Don't rule out nicknames, either. For example, if you meet someone named "Liz," try "Elizabeth," "Betsy," "Eliza," "Beth," or "Betty," coupled with a tidbit you already know.

Image searches
If you have someone's profile picture or another such photo, try using it to conduct a Google image search. Drag and drop the photo into the Google search bar, and see what pops up. Some catfish steal photos from other profiles and palm them off as their own; an image search will reveal other places on the Web where that photo has appeared. If it shows up as a profile picture on a few different Facebook pages, for example, or if the same photo appears in multiple apartment listings or ads, consider that a red flag.

An image search of my old profile pic shows where else that image appears.

Social media stalking
If your Google search turns up some social media accounts owned by your person of interest, take a look at those accounts, and use common sense. A sparse profile with a quiet wall, a small number of friends, and no photos with other people—mostly selfies—might be an indication of a phony profile.

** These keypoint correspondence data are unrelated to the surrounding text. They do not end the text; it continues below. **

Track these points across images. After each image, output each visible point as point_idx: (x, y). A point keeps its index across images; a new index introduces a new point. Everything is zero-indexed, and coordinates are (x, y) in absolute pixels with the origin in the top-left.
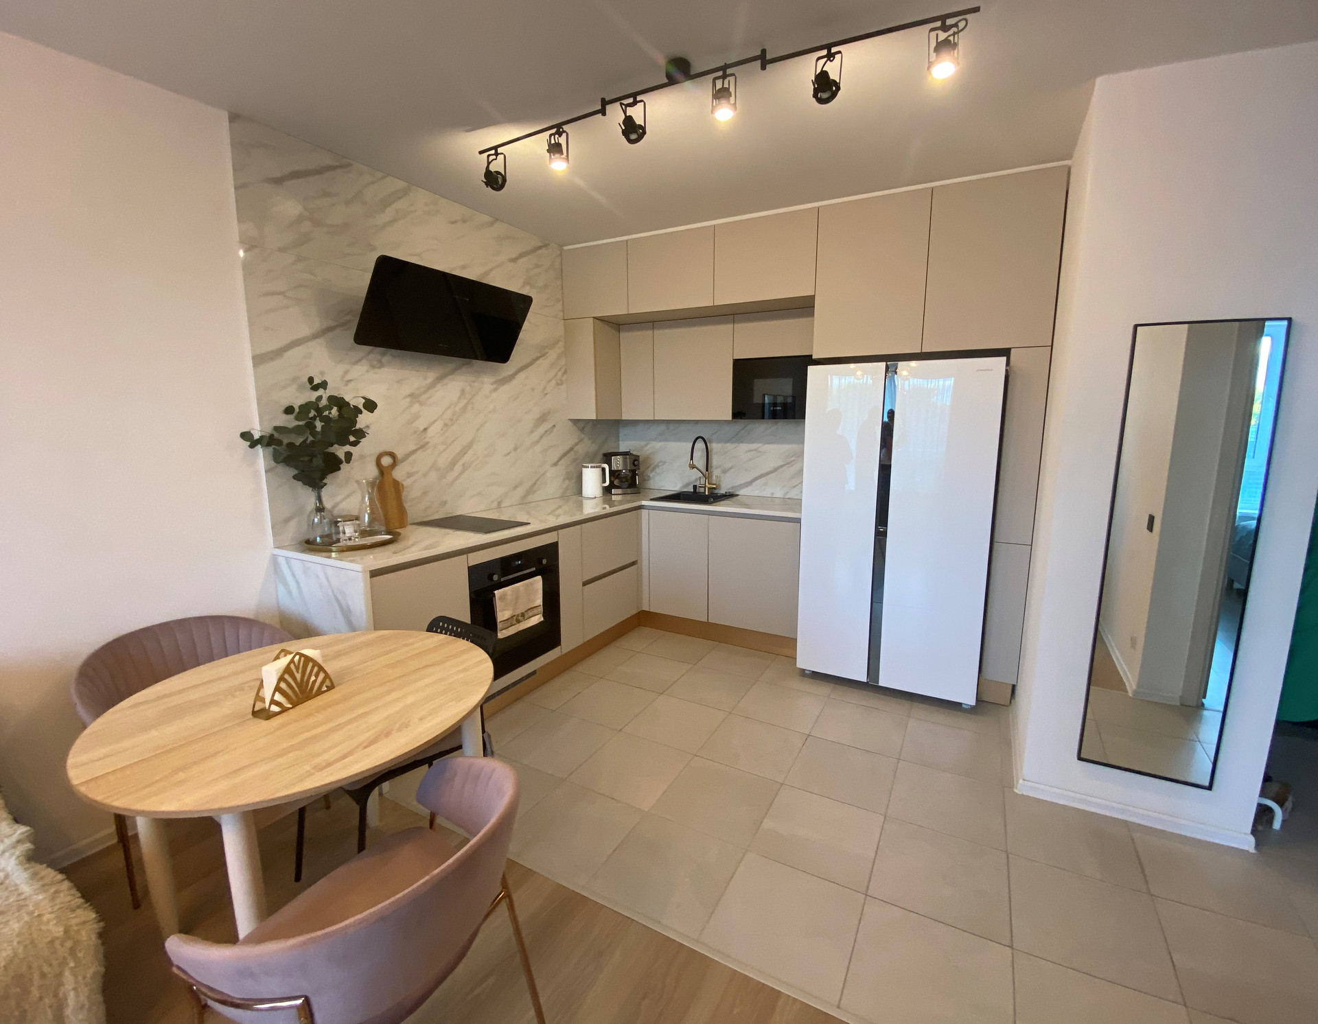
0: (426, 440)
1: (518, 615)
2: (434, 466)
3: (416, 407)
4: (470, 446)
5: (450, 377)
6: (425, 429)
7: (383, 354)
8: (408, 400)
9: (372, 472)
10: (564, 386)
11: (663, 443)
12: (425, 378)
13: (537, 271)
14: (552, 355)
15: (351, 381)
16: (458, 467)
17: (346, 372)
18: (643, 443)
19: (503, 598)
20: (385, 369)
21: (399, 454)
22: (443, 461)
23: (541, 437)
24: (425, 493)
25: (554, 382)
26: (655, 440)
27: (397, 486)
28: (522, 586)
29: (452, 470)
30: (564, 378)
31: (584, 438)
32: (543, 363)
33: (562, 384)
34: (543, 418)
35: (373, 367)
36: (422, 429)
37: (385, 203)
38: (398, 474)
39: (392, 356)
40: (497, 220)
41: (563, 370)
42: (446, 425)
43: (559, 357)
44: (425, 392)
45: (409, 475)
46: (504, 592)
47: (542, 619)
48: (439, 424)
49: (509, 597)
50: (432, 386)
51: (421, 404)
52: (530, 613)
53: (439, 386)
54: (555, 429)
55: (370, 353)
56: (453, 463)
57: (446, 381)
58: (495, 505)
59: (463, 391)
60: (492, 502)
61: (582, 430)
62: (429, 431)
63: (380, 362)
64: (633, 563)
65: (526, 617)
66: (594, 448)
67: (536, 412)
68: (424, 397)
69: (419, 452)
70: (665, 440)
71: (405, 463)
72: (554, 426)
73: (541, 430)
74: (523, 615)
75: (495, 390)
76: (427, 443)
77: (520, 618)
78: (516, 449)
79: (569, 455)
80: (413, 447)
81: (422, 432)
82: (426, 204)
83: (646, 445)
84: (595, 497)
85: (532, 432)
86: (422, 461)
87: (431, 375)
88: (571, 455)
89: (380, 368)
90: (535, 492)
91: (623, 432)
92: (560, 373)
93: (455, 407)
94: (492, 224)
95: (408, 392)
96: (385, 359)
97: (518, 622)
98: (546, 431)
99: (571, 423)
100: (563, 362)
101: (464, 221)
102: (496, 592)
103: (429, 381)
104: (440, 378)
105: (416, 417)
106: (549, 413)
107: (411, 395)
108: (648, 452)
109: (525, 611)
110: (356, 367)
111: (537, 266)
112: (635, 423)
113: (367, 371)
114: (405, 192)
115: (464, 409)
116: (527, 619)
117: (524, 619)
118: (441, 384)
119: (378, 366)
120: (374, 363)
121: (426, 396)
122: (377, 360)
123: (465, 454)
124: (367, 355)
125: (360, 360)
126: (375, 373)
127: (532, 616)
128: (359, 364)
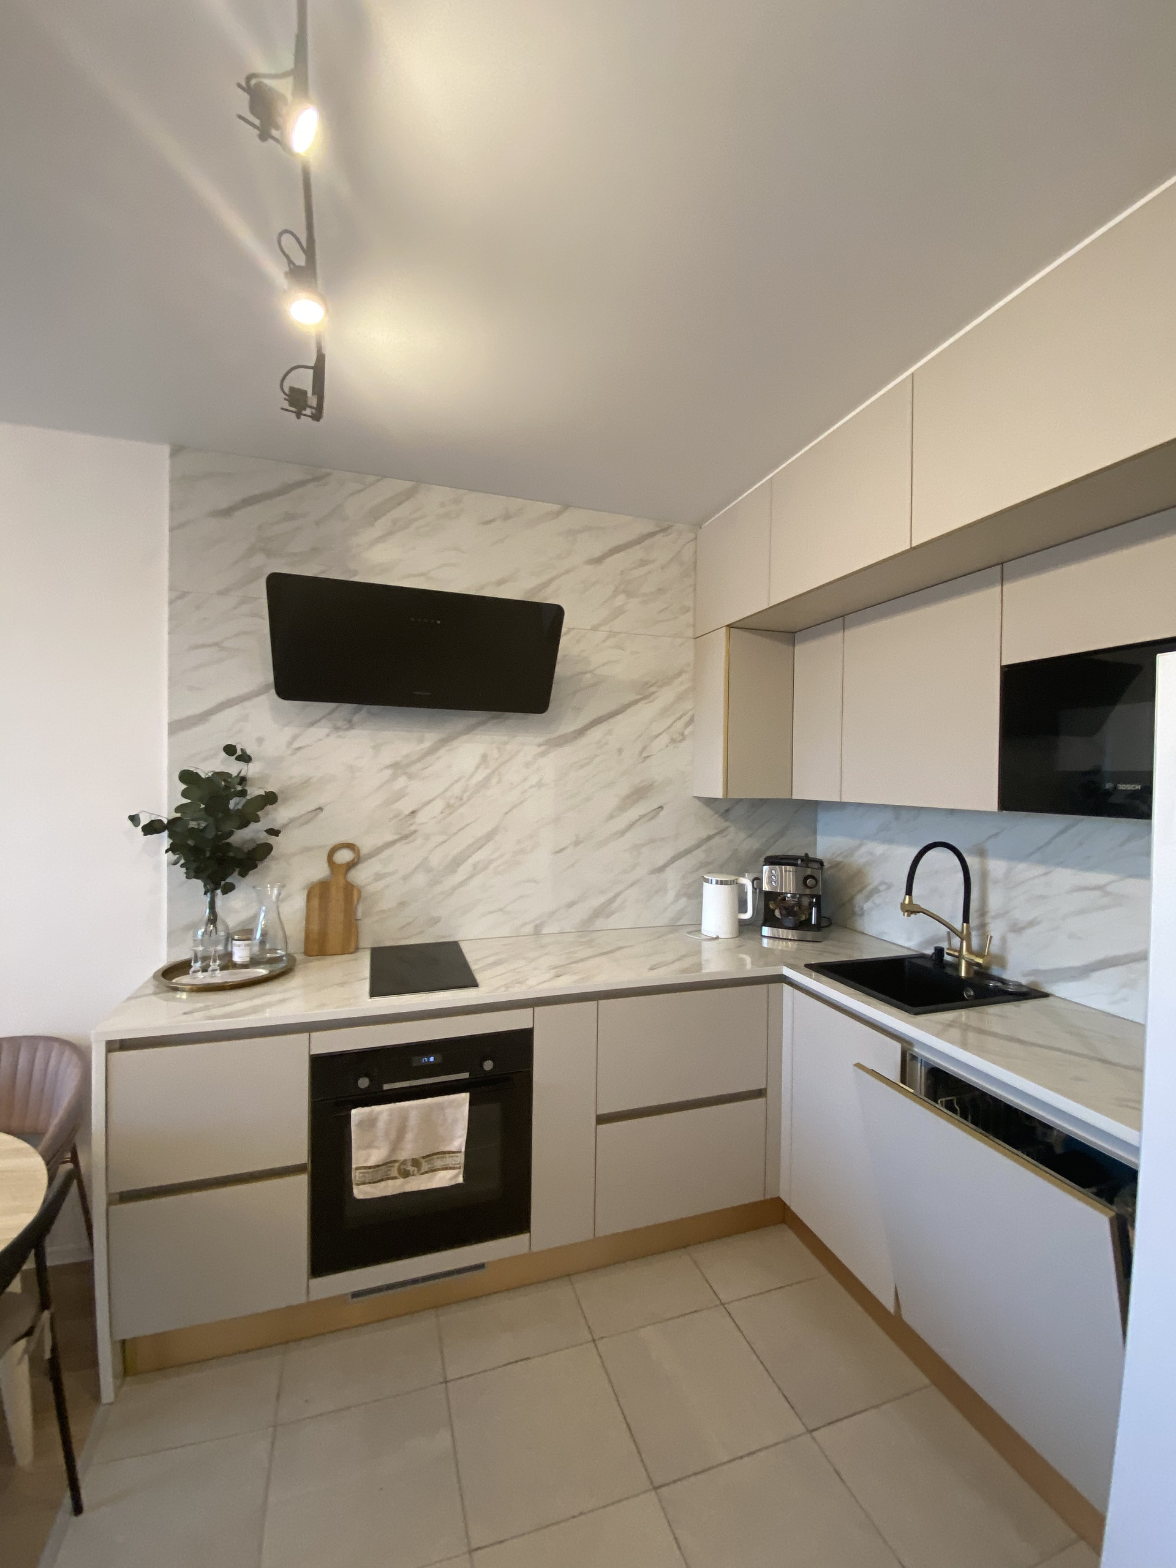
0: (413, 828)
1: (404, 1162)
2: (423, 866)
3: (402, 781)
4: (489, 837)
5: (465, 737)
6: (413, 812)
7: (356, 711)
8: (389, 772)
10: (686, 745)
12: (421, 741)
13: (642, 571)
14: (665, 696)
15: (300, 748)
17: (295, 738)
20: (353, 732)
21: (366, 845)
22: (436, 860)
23: (631, 825)
24: (403, 904)
25: (665, 738)
26: (875, 837)
27: (351, 893)
29: (454, 871)
30: (686, 733)
31: (728, 828)
32: (646, 710)
33: (682, 740)
34: (639, 793)
35: (337, 729)
36: (407, 812)
38: (361, 876)
39: (369, 712)
40: (566, 507)
41: (686, 718)
42: (449, 806)
43: (681, 698)
44: (419, 760)
45: (379, 877)
46: (372, 1113)
47: (460, 1180)
48: (439, 805)
49: (381, 1125)
50: (431, 751)
51: (410, 777)
52: (438, 1163)
53: (442, 752)
54: (662, 813)
55: (333, 711)
56: (456, 863)
57: (455, 743)
58: (529, 929)
59: (484, 758)
61: (724, 815)
62: (420, 818)
63: (350, 721)
64: (760, 1093)
67: (624, 788)
68: (413, 769)
69: (398, 845)
71: (374, 859)
72: (661, 807)
73: (633, 813)
74: (416, 1163)
75: (544, 751)
76: (415, 832)
77: (410, 1168)
78: (577, 843)
79: (689, 855)
80: (390, 838)
81: (407, 816)
83: (859, 847)
85: (611, 817)
86: (404, 857)
87: (430, 738)
89: (347, 729)
90: (612, 913)
92: (680, 724)
93: (468, 779)
94: (558, 514)
95: (388, 762)
96: (356, 718)
97: (406, 1174)
98: (641, 817)
99: (699, 804)
101: (509, 517)
102: (353, 1112)
103: (427, 745)
104: (444, 742)
105: (400, 795)
106: (649, 786)
107: (395, 766)
109: (424, 1157)
110: (311, 730)
113: (328, 735)
114: (410, 495)
115: (484, 784)
116: (426, 1172)
117: (419, 1170)
118: (447, 748)
119: (345, 727)
120: (339, 724)
121: (419, 766)
122: (345, 720)
123: (480, 848)
124: (329, 714)
125: (319, 721)
126: (339, 737)
127: (439, 1170)
128: (315, 726)
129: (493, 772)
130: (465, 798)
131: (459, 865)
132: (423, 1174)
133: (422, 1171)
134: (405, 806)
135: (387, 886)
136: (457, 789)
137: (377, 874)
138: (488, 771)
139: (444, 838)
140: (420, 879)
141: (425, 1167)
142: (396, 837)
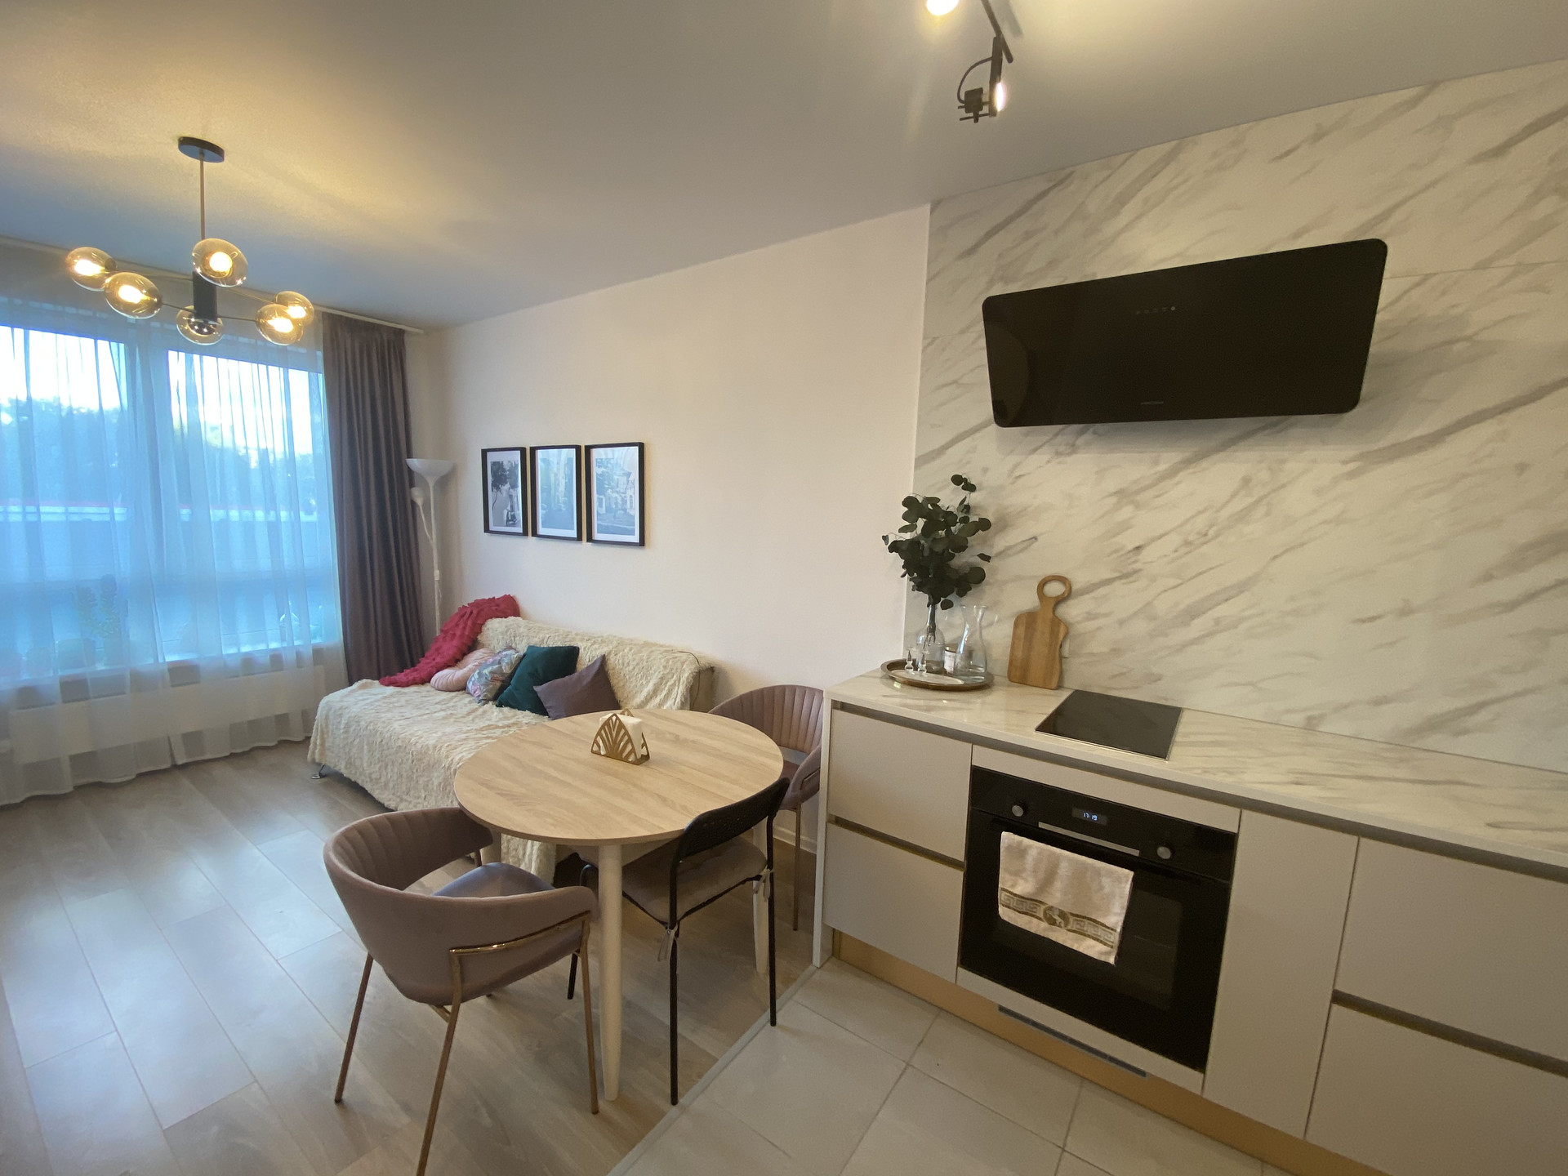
0: (1136, 566)
2: (1145, 611)
3: (1127, 512)
5: (1221, 455)
6: (1138, 548)
7: (1082, 433)
8: (1114, 500)
12: (1156, 463)
15: (1020, 476)
16: (1198, 626)
17: (1017, 465)
19: (1019, 854)
21: (1079, 580)
22: (1165, 606)
29: (1185, 624)
35: (1058, 454)
36: (1130, 547)
38: (1072, 611)
39: (1096, 431)
42: (1187, 543)
44: (1150, 487)
45: (1091, 616)
46: (1021, 842)
47: (1111, 960)
48: (1175, 540)
49: (1030, 859)
50: (1172, 473)
51: (1138, 506)
52: (1085, 928)
53: (1185, 474)
56: (1192, 613)
57: (1204, 464)
59: (1246, 482)
60: (1288, 711)
62: (1145, 555)
63: (1073, 445)
68: (1145, 495)
69: (1117, 584)
71: (1087, 596)
74: (1065, 916)
75: (1351, 475)
76: (1136, 572)
77: (1060, 918)
80: (1107, 575)
81: (1130, 552)
82: (1215, 155)
86: (1123, 599)
87: (1169, 457)
89: (1069, 454)
93: (1217, 511)
95: (1114, 487)
96: (1080, 441)
97: (1051, 920)
101: (1318, 137)
102: (1004, 834)
103: (1163, 467)
104: (1188, 463)
105: (1124, 527)
107: (1120, 492)
109: (1075, 915)
113: (1048, 462)
115: (1242, 516)
116: (1074, 931)
117: (1066, 925)
119: (1068, 451)
120: (1061, 449)
121: (1151, 492)
122: (1068, 444)
123: (1227, 600)
124: (1051, 439)
125: (1040, 447)
126: (1060, 463)
127: (1089, 936)
128: (1037, 452)
129: (1257, 502)
130: (1211, 532)
131: (1193, 618)
132: (1069, 930)
133: (1069, 927)
134: (1129, 541)
135: (1099, 628)
136: (1200, 523)
137: (1088, 613)
138: (1250, 500)
139: (1172, 582)
140: (1140, 627)
141: (1073, 925)
142: (1114, 575)
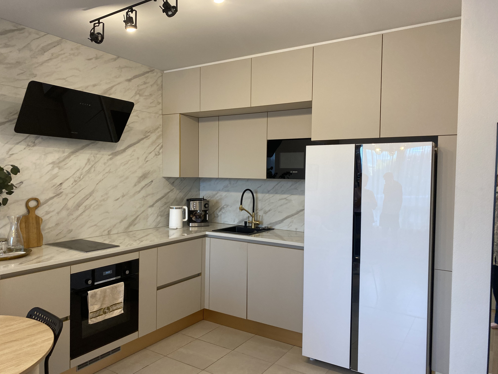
0: (61, 191)
1: (105, 309)
2: (65, 207)
3: (56, 170)
4: (91, 194)
5: (81, 151)
6: (61, 184)
7: (37, 138)
8: (51, 166)
9: (22, 211)
10: (160, 156)
11: (226, 193)
12: (64, 152)
13: (144, 86)
14: (153, 137)
15: (13, 154)
16: (81, 209)
17: (10, 149)
18: (214, 193)
19: (94, 296)
20: (36, 148)
21: (42, 199)
22: (71, 204)
23: (142, 189)
24: (57, 225)
25: (153, 154)
26: (222, 190)
27: (38, 220)
28: (109, 288)
29: (77, 209)
30: (160, 151)
31: (173, 189)
32: (147, 142)
33: (159, 154)
34: (144, 176)
35: (28, 146)
36: (59, 184)
37: (44, 50)
38: (40, 212)
39: (42, 138)
40: (118, 57)
41: (160, 146)
42: (75, 181)
43: (158, 138)
44: (63, 160)
45: (47, 213)
46: (95, 292)
47: (123, 312)
48: (71, 180)
49: (98, 296)
50: (68, 157)
51: (59, 168)
52: (114, 308)
53: (72, 157)
54: (152, 183)
55: (27, 137)
56: (79, 205)
57: (77, 154)
58: (106, 232)
59: (89, 160)
60: (104, 231)
61: (173, 183)
62: (64, 186)
63: (34, 143)
64: (199, 275)
65: (111, 310)
66: (181, 195)
67: (140, 173)
68: (61, 165)
69: (55, 198)
70: (228, 191)
71: (45, 205)
72: (152, 181)
73: (143, 183)
74: (108, 308)
75: (111, 159)
76: (61, 193)
77: (106, 311)
78: (123, 196)
79: (162, 200)
80: (51, 195)
81: (59, 185)
82: (72, 49)
83: (216, 194)
84: (177, 229)
85: (135, 185)
86: (57, 204)
87: (68, 151)
88: (164, 200)
89: (33, 146)
90: (136, 224)
91: (202, 185)
92: (158, 148)
93: (83, 169)
94: (115, 60)
95: (51, 161)
96: (37, 141)
97: (105, 313)
98: (146, 185)
99: (164, 180)
100: (160, 141)
101: (97, 58)
102: (89, 292)
103: (66, 154)
104: (73, 153)
105: (55, 176)
106: (148, 173)
107: (53, 163)
108: (218, 199)
109: (110, 306)
110: (17, 146)
111: (145, 83)
112: (209, 179)
113: (25, 149)
114: (58, 43)
115: (89, 171)
118: (74, 156)
119: (33, 145)
120: (30, 144)
121: (63, 163)
122: (32, 142)
123: (87, 199)
124: (25, 139)
125: (21, 142)
126: (29, 150)
127: (115, 310)
129: (92, 166)
130: (81, 177)
131: (79, 207)
134: (57, 181)
135: (51, 217)
136: (78, 174)
137: (46, 212)
138: (90, 166)
139: (73, 195)
140: (64, 213)
142: (54, 195)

You should also cross-reference any communication handles—such as an email address or username—with other social media accounts, especially if you haven't found a full name yet. For example, a Google search of my personal Instagram handle also yields my Tumblr account, as I share the username between the two. KnowEm is an excellent place to investigate usernames: Type in a screen name, username, email address, or vanity URL, and KnowEm will tell you what services have accounts registered under that name.

Free public records
Before you invite a stranger to your home or workplace, check public records—many of them are free to access online. The Free Public Records Search Directory will point you in the right direction: It provides links to public institutions for you to start your search. Daters should consider looking into bankruptcy claims, and renters might want to scope out property info. For the big no-no's—criminal and sex offender records—check your state's government sites. If you're hiring a babysitter or selling something worth a lot of money on Craigslist, it may be worth coughing up the $8 to do a criminal records search on the person.